The GBRMPA will closely monitor the recovery of affected reefs. It’s also planning more research on the effects of cyclones and the recent floods on the GBR and the industries and communities it supports.

After Cyclone Hamish tracked along the Queensland coast in 2009, James Cook University researchers found coral trout could “go off the bite”. Paul says that they have received similar reports from fishers between Innisfail and Bowen following Yasi.

Under pressure

In related news, there are concerns for the welfare of sea turtles living off the coast of southeast Queensland as pollution from the Brisbane floods washes out into the ocean.

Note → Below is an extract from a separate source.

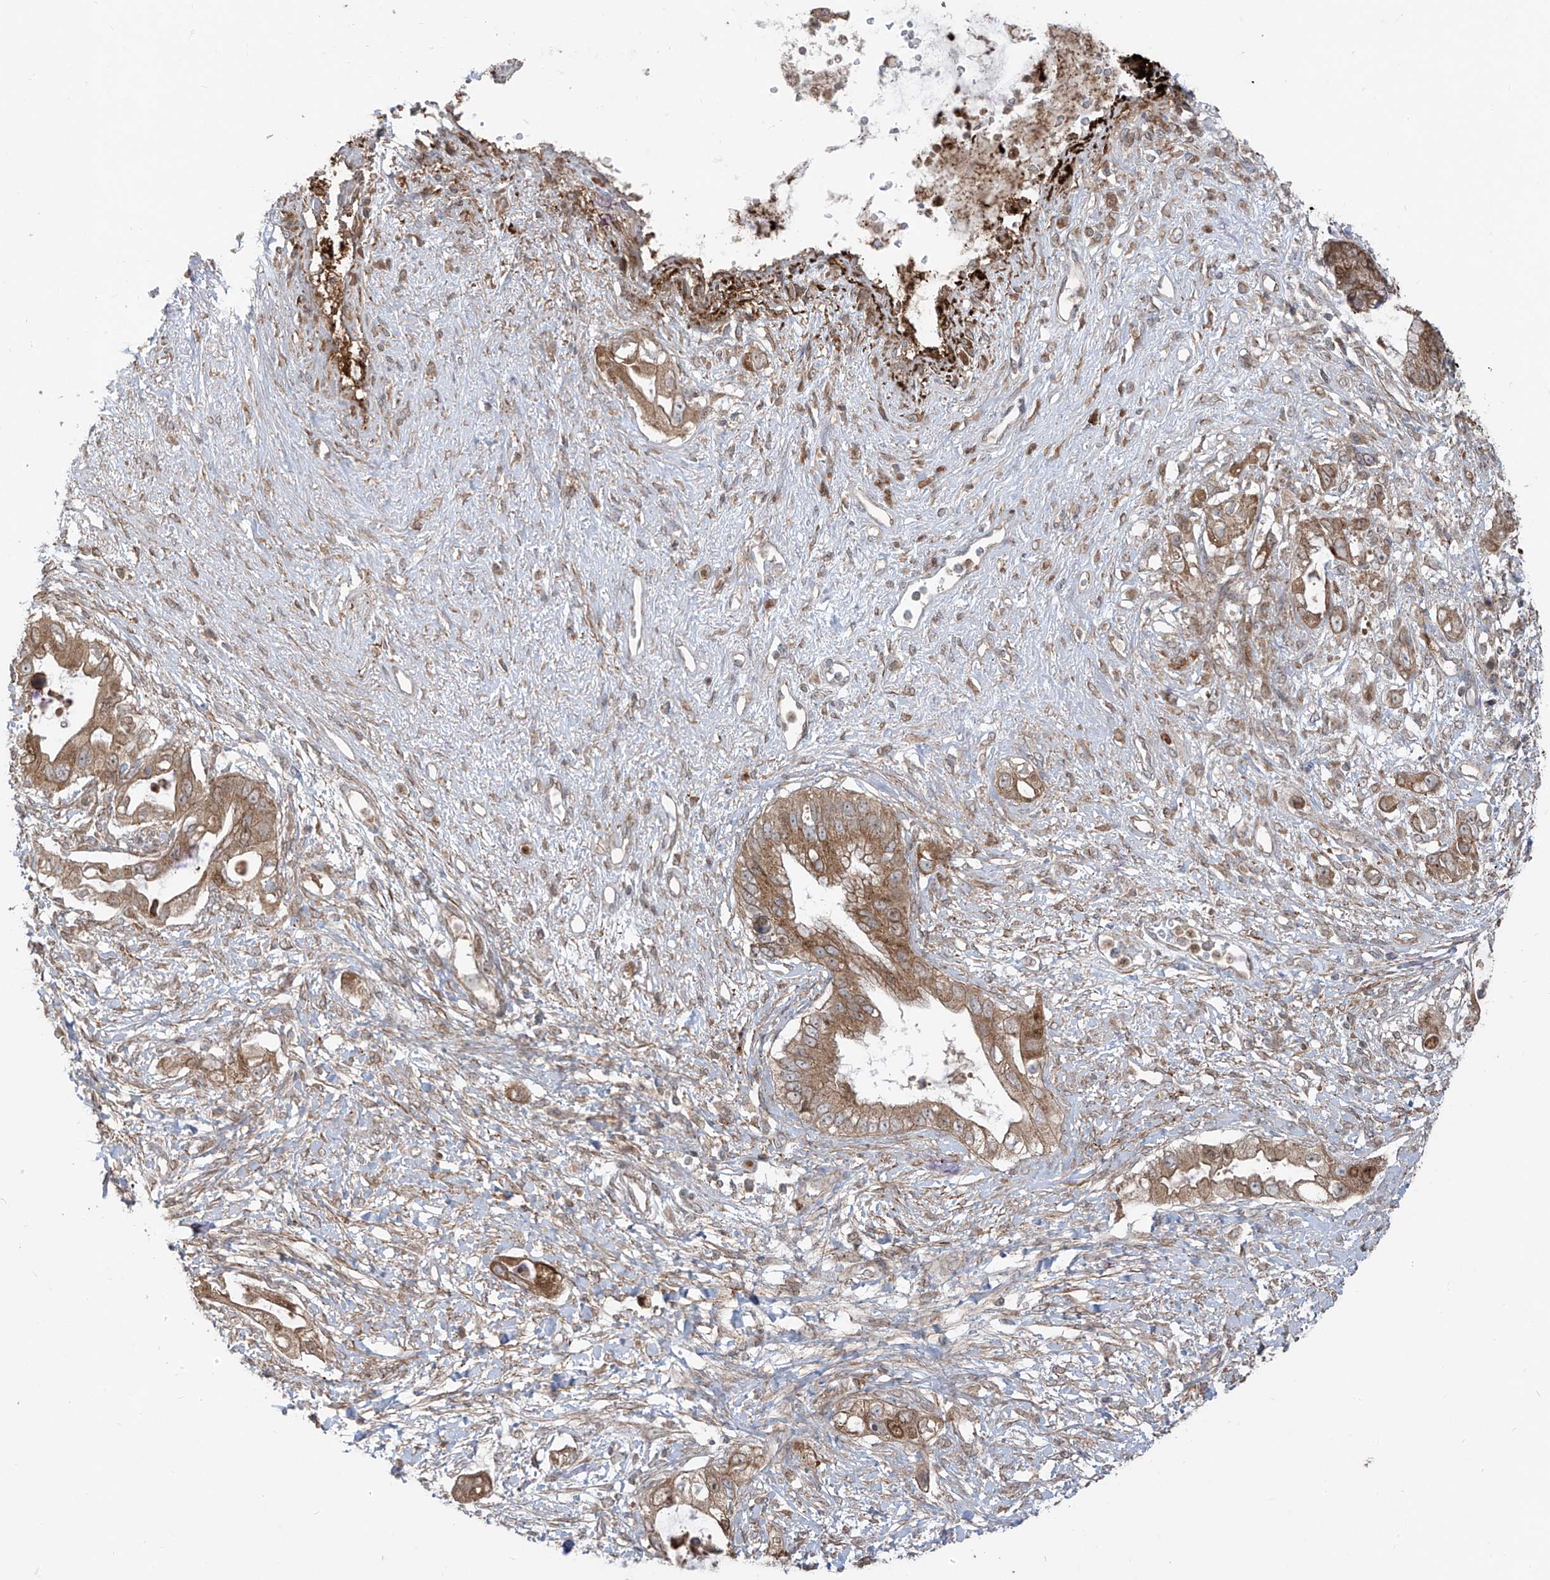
{"staining": {"intensity": "moderate", "quantity": ">75%", "location": "cytoplasmic/membranous"}, "tissue": "pancreatic cancer", "cell_type": "Tumor cells", "image_type": "cancer", "snomed": [{"axis": "morphology", "description": "Inflammation, NOS"}, {"axis": "morphology", "description": "Adenocarcinoma, NOS"}, {"axis": "topography", "description": "Pancreas"}], "caption": "IHC staining of adenocarcinoma (pancreatic), which demonstrates medium levels of moderate cytoplasmic/membranous staining in approximately >75% of tumor cells indicating moderate cytoplasmic/membranous protein staining. The staining was performed using DAB (brown) for protein detection and nuclei were counterstained in hematoxylin (blue).", "gene": "PDE11A", "patient": {"sex": "female", "age": 56}}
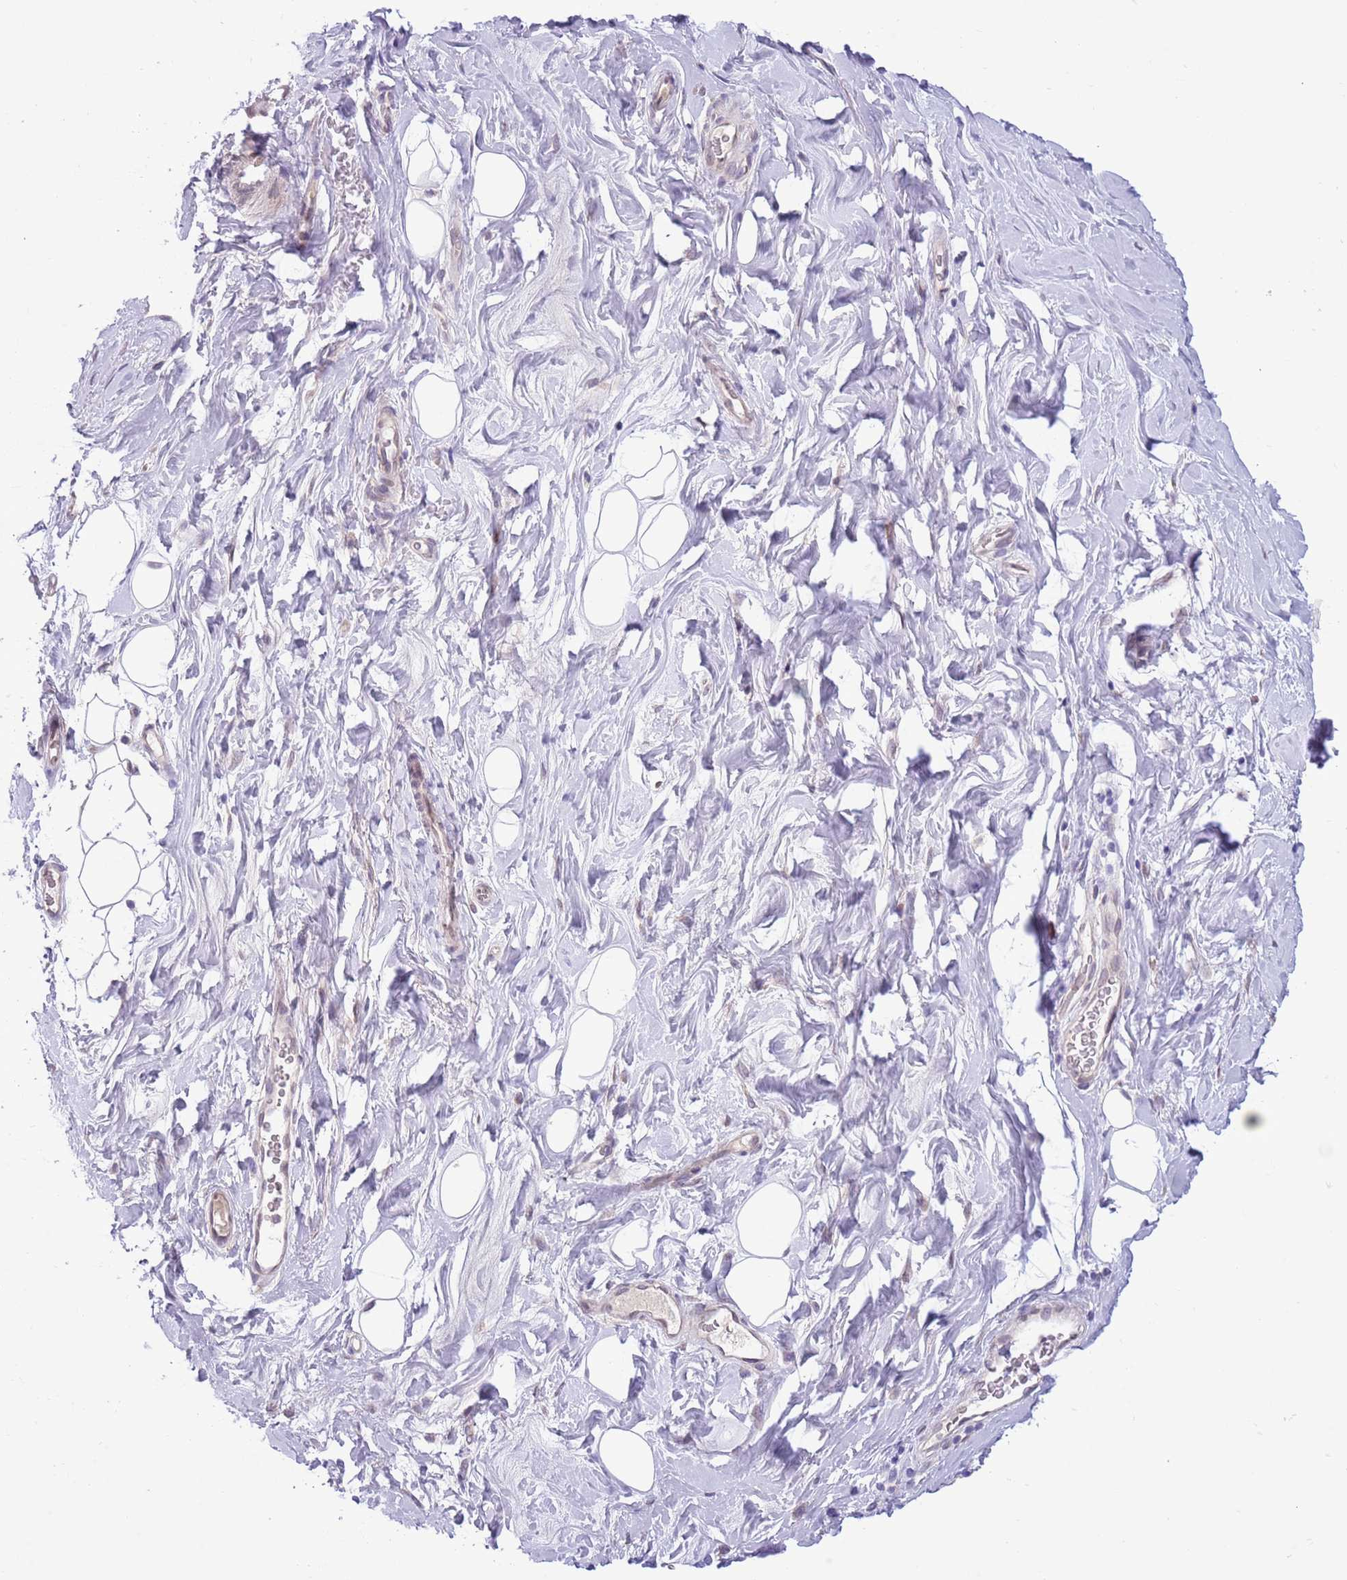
{"staining": {"intensity": "negative", "quantity": "none", "location": "none"}, "tissue": "adipose tissue", "cell_type": "Adipocytes", "image_type": "normal", "snomed": [{"axis": "morphology", "description": "Normal tissue, NOS"}, {"axis": "topography", "description": "Breast"}], "caption": "Immunohistochemistry (IHC) of benign adipose tissue reveals no positivity in adipocytes.", "gene": "CCND2", "patient": {"sex": "female", "age": 26}}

Dr Kathy Townsend a marine biologist at the University of Queensland says the pollution and rubbish that has washed down the Brisbane River and out to sea during the January floods would cause problems for sea turtles in coming months, as they frequently die after choking on plastic and other debris.

“The additional amount of flood debris that has been washed into Moreton Bay and surrounds … means the turtles are high-risk,” she says.

The turtles are under pressure as it is from collisions with boats, encroachment on nesting beaches and feral animals eating their eggs, says Kathy. “This is just adding another straw to the camel’s back.”